The Gateway project’s regulatory ordeal continues before a joint review panel of the NEB and the Canadian Environmental Assessment Agency. The panel trekked out to communities across BC and Alberta in order to uphold the old right to be heard. About 3,000 members of environmentalist and aboriginal rights protection groups turned the Gateway case into a marathon of repetitive sermons deploring fossil fuels, disruptive industry and especially the Alberta oilsands. The tactics were summed up in a nickname, “mob the mike [hearing room microphone].” Similar tactics contributed to a years-long delay of Canada’s northern natural gas production and pipeline proposal, the now-dormant Mackenzie Gas Project.

NEB chairman Gaetan Caron stated the nub of the stricter new regime in a speech to the recent spring annual meeting of the Canadian Association of Members of Public Utility Tribunals. “A board hearing must not become a popularity contest,” said Caron. He drew a sharp line between regulatory responsibilities and wider political concerns such as fossil fuel use, carbon emissions, climate change, and contributions of pipelines to prolonging oil and natural gas development as opposed to more environmentally ideal alternatives. “NEB regulation is about specific projects, whereas public policy is typically about much broader objectives at the societal level.

“Since the NEB makes project-specific determinations, it naturally works in a different sphere than government policy. Given this role, the NEB does not involve itself in telling policymakers what policy to adopt.”

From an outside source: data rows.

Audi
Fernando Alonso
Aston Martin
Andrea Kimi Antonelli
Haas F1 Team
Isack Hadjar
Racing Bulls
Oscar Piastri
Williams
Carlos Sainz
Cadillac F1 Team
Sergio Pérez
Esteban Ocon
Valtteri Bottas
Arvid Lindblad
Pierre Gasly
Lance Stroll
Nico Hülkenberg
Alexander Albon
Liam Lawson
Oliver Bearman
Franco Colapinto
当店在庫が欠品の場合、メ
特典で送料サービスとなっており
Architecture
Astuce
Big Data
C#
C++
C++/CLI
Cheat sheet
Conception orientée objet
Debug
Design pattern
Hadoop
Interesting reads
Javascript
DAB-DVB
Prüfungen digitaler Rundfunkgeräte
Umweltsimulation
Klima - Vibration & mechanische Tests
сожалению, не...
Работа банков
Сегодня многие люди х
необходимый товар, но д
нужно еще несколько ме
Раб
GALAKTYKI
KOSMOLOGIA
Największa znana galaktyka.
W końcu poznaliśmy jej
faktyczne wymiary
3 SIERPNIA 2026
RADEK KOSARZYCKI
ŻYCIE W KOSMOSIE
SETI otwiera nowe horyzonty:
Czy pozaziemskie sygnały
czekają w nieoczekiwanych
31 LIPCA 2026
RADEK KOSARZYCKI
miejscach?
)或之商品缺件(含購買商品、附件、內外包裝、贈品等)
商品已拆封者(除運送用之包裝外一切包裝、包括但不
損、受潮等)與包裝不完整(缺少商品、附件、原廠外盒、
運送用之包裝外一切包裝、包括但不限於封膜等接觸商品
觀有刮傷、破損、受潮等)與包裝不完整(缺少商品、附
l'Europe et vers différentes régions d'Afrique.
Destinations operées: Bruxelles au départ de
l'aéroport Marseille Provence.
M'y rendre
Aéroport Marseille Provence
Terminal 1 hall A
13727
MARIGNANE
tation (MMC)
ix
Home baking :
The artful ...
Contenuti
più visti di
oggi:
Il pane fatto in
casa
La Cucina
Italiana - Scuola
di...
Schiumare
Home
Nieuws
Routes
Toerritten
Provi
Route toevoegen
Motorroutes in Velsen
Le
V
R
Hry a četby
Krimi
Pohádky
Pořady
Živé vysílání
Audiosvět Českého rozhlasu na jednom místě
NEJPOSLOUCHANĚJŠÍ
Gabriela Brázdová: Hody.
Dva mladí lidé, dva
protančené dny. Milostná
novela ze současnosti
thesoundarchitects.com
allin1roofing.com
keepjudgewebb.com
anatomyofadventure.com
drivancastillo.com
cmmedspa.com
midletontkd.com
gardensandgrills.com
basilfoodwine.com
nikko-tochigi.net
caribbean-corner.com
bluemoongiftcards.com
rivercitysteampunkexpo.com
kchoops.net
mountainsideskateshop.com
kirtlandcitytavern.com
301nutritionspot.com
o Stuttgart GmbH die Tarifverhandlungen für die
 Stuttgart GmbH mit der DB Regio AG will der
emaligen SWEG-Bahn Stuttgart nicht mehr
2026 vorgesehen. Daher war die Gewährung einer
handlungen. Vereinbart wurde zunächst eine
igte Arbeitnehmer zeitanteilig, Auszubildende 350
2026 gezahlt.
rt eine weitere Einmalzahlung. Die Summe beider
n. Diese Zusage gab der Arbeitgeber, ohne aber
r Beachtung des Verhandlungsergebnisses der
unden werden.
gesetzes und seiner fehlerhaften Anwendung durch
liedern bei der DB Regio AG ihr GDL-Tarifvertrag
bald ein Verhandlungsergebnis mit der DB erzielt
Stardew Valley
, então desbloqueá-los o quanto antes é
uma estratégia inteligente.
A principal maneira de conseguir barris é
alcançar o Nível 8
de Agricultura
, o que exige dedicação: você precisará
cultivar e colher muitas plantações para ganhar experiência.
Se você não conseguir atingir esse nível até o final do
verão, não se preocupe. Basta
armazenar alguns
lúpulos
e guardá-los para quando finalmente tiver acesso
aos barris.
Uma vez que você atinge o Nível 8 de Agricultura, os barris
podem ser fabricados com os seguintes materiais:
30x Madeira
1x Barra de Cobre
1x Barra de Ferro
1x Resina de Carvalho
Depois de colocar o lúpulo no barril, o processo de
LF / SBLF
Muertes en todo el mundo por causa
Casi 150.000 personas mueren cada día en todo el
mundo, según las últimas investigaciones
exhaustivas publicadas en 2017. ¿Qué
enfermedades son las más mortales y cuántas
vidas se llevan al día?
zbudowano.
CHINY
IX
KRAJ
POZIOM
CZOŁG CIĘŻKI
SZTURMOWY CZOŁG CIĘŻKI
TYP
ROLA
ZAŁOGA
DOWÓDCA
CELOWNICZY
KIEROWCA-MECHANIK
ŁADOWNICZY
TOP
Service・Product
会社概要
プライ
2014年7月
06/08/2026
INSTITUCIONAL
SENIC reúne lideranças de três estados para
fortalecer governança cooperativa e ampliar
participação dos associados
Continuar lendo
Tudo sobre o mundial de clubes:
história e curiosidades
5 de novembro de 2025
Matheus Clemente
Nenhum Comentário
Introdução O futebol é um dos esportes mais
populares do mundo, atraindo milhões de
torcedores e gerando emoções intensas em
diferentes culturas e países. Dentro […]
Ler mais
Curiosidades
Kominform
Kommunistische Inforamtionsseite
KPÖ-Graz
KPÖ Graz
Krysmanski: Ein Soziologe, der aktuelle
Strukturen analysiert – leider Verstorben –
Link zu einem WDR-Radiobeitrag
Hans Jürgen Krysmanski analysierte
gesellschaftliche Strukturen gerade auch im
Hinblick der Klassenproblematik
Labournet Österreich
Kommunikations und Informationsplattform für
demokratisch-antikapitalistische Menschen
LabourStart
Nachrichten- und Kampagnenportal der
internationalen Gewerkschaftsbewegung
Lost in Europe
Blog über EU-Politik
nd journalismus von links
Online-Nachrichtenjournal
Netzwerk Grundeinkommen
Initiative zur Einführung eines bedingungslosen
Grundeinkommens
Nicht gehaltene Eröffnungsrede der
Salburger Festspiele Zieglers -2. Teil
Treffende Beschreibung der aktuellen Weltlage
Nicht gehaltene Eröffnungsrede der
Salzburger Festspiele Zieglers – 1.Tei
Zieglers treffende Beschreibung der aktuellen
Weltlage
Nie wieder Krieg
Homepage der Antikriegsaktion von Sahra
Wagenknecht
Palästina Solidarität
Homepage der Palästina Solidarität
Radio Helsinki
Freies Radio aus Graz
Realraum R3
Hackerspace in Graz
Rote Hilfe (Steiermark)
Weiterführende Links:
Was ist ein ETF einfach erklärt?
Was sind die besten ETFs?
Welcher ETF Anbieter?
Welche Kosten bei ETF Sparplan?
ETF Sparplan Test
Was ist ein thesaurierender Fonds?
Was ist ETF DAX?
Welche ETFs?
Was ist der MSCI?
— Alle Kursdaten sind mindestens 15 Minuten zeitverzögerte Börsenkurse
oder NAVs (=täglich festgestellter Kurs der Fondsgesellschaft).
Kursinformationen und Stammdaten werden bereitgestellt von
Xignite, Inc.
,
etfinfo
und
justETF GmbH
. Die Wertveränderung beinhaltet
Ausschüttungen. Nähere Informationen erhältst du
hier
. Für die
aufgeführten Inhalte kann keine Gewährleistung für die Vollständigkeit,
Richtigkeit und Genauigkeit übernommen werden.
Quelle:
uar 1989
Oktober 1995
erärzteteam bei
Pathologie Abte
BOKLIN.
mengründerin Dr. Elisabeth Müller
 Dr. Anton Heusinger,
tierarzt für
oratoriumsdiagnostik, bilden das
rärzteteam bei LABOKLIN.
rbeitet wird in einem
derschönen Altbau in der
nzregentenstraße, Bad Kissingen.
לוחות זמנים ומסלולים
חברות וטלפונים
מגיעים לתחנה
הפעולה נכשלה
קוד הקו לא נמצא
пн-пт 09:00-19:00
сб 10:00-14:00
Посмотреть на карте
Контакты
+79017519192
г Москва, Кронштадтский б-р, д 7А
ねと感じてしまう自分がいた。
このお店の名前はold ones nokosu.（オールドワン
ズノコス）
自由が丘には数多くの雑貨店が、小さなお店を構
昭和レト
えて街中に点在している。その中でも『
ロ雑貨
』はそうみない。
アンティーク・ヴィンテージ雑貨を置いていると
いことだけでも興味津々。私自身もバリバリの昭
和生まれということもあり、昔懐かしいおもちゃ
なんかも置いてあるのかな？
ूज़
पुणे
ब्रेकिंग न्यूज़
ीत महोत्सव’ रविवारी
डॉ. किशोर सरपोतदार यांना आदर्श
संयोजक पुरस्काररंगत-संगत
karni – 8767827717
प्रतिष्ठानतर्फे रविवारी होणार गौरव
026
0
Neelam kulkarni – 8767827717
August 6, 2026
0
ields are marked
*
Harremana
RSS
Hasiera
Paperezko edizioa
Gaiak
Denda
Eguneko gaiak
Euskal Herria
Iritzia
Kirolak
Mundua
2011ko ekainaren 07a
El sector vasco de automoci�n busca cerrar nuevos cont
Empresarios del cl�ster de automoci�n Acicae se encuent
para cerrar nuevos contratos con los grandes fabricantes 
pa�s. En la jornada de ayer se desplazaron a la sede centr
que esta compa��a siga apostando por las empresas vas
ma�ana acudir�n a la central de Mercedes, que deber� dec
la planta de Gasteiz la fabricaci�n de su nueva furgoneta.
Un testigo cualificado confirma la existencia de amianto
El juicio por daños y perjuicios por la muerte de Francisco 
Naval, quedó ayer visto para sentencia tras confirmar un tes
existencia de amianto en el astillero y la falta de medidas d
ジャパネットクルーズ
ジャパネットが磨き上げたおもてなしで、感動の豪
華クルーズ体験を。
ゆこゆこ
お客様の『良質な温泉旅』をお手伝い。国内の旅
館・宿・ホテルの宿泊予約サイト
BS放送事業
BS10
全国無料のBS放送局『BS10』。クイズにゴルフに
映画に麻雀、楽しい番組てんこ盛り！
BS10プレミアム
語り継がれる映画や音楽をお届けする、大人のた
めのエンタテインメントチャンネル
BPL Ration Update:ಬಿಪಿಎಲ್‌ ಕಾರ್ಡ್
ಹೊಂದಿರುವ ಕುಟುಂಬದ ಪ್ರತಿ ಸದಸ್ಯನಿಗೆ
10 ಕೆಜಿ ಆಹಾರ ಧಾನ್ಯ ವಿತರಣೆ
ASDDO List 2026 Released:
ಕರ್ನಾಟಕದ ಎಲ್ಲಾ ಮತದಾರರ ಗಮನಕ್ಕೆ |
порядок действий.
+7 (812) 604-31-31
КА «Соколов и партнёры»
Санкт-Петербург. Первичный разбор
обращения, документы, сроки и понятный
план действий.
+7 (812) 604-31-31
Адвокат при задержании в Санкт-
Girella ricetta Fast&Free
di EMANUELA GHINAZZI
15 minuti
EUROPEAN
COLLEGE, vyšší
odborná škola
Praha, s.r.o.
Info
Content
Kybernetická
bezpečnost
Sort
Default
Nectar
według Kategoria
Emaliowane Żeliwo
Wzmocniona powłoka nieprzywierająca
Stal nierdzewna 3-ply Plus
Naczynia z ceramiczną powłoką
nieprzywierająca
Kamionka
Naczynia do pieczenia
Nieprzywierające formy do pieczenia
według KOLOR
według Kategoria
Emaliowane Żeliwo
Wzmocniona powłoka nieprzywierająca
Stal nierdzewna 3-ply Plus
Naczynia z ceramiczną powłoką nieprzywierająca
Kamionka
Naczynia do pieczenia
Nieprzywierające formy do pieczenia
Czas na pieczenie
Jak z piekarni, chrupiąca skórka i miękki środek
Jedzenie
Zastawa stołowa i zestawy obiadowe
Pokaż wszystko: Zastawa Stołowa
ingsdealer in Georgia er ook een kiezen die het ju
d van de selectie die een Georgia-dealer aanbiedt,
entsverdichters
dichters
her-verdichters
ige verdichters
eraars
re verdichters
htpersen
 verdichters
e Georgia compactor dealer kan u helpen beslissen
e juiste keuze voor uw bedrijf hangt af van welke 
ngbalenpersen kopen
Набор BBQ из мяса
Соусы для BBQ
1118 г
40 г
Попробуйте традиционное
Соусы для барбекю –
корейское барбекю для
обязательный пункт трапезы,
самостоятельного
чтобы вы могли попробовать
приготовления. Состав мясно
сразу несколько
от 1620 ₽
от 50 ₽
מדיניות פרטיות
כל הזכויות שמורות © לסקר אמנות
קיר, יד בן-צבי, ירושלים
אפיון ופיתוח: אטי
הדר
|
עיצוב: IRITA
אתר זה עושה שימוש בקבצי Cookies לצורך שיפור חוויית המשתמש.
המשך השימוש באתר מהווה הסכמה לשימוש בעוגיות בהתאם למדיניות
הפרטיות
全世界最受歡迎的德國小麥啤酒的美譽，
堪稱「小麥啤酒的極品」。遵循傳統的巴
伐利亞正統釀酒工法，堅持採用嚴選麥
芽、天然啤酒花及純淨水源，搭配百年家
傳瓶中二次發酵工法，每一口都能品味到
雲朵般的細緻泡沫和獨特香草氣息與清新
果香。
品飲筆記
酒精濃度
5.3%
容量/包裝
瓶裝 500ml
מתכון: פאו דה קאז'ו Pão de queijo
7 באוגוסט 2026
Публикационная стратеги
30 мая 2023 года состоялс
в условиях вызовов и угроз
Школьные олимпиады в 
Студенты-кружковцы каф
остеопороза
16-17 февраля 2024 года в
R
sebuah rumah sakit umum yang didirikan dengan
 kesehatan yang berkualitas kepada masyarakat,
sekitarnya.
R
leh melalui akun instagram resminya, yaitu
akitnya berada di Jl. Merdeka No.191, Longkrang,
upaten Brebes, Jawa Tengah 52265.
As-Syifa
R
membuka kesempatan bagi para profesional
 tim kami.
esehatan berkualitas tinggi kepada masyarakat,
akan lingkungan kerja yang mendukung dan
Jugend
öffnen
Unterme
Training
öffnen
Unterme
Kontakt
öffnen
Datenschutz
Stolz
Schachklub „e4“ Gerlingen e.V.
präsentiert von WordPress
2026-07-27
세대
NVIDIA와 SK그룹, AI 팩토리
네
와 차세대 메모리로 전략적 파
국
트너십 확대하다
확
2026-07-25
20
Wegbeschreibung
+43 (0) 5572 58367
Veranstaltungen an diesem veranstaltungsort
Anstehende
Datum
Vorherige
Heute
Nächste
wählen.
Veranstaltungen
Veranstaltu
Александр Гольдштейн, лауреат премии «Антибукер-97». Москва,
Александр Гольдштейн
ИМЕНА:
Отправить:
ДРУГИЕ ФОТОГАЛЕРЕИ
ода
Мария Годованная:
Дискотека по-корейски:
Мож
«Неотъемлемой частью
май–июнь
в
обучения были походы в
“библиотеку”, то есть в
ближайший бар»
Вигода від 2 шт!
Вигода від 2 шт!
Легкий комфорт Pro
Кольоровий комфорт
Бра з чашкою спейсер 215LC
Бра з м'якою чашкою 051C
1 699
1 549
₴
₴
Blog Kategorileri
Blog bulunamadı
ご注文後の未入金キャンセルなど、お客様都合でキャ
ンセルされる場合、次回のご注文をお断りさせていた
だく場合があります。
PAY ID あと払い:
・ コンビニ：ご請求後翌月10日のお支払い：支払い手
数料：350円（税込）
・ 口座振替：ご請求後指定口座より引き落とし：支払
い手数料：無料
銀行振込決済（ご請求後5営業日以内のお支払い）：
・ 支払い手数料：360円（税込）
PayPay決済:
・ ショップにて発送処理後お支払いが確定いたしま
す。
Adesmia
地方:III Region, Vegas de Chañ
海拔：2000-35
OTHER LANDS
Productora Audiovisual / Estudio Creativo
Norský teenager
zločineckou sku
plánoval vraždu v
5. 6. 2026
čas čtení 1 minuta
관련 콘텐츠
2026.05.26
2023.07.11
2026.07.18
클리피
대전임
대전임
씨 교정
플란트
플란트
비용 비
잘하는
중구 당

The Enbridge Line 9 case is a modest rehearsal for far larger Canadian development schemes. The current first outing for the new regulatory regime is a C$129-million pipeline reversal program, to replace westbound flows of oil imports with 300,000 eastbound b/d from Alberta and the northwestern U.S. on a 639-kilometer (396-mile) leg of the Enbridge system across Ontario and Quebec, for use by Montreal refineries and possibly for exports from tanker docks on the St. Lawrence Seaway.

Much bigger developments in the offing include a C$5.4 billion near-tripling of capacity to 890,000 b/d on Kinder Morgan Canada’s 60-year-old Trans Mountain Pipeline from Edmonton to a Vancouver tanker terminal, chiefly for overseas oilsands exports (see NGI, Oct. 31, 2011); TransCanada Corp.’s proposed Energy East Pipeline, a conversion to up to 850,000 b/d of oil service for parts of the natural gas Mainline between Alberta, Ontario, Quebec and export crossings into the United States (see NGI, April 29); and eight proposals for liquefied natural gas (LNG) tanker terminals on British Columbia’s (BC) Pacific coast, plus pipelines and plans to obtain supplies to drill and hydraulically fracture (frack) shale deposits in the interior (see NGI, April 15b).

Kinder Morgan kick-started the regulatory review of the Trans Mountain plan by filing a recent formal project description at the NEB. An open season auction of capacity bookings on Energy East is scheduled to wrap up June 15. The three most advanced LNG proposals have obtained sites and NEB gas export licenses, and the BC government has opened talks on terminal locations with the others.

The Conservative national and Alberta governments describe the big projects as parts of a grand design for making Canada into an “energy superpower.” All arouse environmental and aboriginal resistance. But the strength of the pro-development agenda showed in a BC provincial election May 14, when the Liberals won an enlarged majority on a platform that pledged government support for LNG and shale gas projects and accused the left-leaning New Democratic Party opposition of endangering livelihoods by opposing pipelines and calling for an environmental inquiry into fracking.